**Scopo dell'esercizio**
Estrai tutte le voci riportate di seguito e trascrivile riga per riga senza alcuna modifica.

Voci degli elementi annotati:
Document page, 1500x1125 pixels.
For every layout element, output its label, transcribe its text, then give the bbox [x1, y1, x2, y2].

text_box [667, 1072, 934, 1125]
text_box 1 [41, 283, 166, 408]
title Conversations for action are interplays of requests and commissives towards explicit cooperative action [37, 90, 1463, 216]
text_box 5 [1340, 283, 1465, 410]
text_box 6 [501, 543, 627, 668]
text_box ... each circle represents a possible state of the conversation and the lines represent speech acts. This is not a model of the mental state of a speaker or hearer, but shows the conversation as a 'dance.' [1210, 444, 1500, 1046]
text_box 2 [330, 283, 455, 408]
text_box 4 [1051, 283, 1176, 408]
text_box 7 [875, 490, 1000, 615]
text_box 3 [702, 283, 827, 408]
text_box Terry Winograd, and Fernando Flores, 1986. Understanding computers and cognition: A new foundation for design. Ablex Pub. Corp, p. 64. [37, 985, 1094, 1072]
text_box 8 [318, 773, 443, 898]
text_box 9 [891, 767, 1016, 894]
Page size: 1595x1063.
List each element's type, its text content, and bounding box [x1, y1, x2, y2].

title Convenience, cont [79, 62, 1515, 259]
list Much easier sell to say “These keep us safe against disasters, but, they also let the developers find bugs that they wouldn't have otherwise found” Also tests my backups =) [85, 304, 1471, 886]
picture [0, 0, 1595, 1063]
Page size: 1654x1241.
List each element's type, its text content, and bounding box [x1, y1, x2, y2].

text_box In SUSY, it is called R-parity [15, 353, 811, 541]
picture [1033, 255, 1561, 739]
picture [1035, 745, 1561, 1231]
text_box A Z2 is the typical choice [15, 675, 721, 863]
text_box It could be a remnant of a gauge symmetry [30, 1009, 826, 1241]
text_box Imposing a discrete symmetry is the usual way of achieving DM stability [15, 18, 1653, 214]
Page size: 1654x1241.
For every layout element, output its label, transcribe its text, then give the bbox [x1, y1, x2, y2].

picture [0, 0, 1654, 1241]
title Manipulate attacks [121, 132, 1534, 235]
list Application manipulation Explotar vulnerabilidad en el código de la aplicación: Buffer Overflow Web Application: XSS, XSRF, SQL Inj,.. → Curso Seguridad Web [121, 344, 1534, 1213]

**Risposta completa**
Document page, 1500x1125 pixels.
For every layout element, output its label, transcribe its text, then give the bbox [x1, y1, x2, y2].

text_box [667, 1072, 934, 1125]
text_box 1 [41, 283, 166, 408]
title Conversations for action are interplays of requests and commissives towards explicit cooperative action [37, 90, 1463, 216]
text_box 5 [1340, 283, 1465, 410]
text_box 6 [501, 543, 627, 668]
text_box ... each circle represents a possible state of the conversation and the lines represent speech acts. This is not a model of the mental state of a speaker or hearer, but shows the conversation as a 'dance.' [1210, 444, 1500, 1046]
text_box 2 [330, 283, 455, 408]
text_box 4 [1051, 283, 1176, 408]
text_box 7 [875, 490, 1000, 615]
text_box 3 [702, 283, 827, 408]
text_box Terry Winograd, and Fernando Flores, 1986. Understanding computers and cognition: A new foundation for design. Ablex Pub. Corp, p. 64. [37, 985, 1094, 1072]
text_box 8 [318, 773, 443, 898]
text_box 9 [891, 767, 1016, 894]
Page size: 1595x1063.
List each element's type, its text content, and bounding box [x1, y1, x2, y2].

title Convenience, cont [79, 62, 1515, 259]
list Much easier sell to say “These keep us safe against disasters, but, they also let the developers find bugs that they wouldn't have otherwise found” Also tests my backups =) [85, 304, 1471, 886]
picture [0, 0, 1595, 1063]
Page size: 1654x1241.
List each element's type, its text content, and bounding box [x1, y1, x2, y2].

text_box In SUSY, it is called R-parity [15, 353, 811, 541]
picture [1033, 255, 1561, 739]
picture [1035, 745, 1561, 1231]
text_box A Z2 is the typical choice [15, 675, 721, 863]
text_box It could be a remnant of a gauge symmetry [30, 1009, 826, 1241]
text_box Imposing a discrete symmetry is the usual way of achieving DM stability [15, 18, 1653, 214]
Page size: 1654x1241.
For every layout element, output its label, transcribe its text, then give the bbox [x1, y1, x2, y2].

picture [0, 0, 1654, 1241]
title Manipulate attacks [121, 132, 1534, 235]
list Application manipulation Explotar vulnerabilidad en el código de la aplicación: Buffer Overflow Web Application: XSS, XSRF, SQL Inj,.. → Curso Seguridad Web [121, 344, 1534, 1213]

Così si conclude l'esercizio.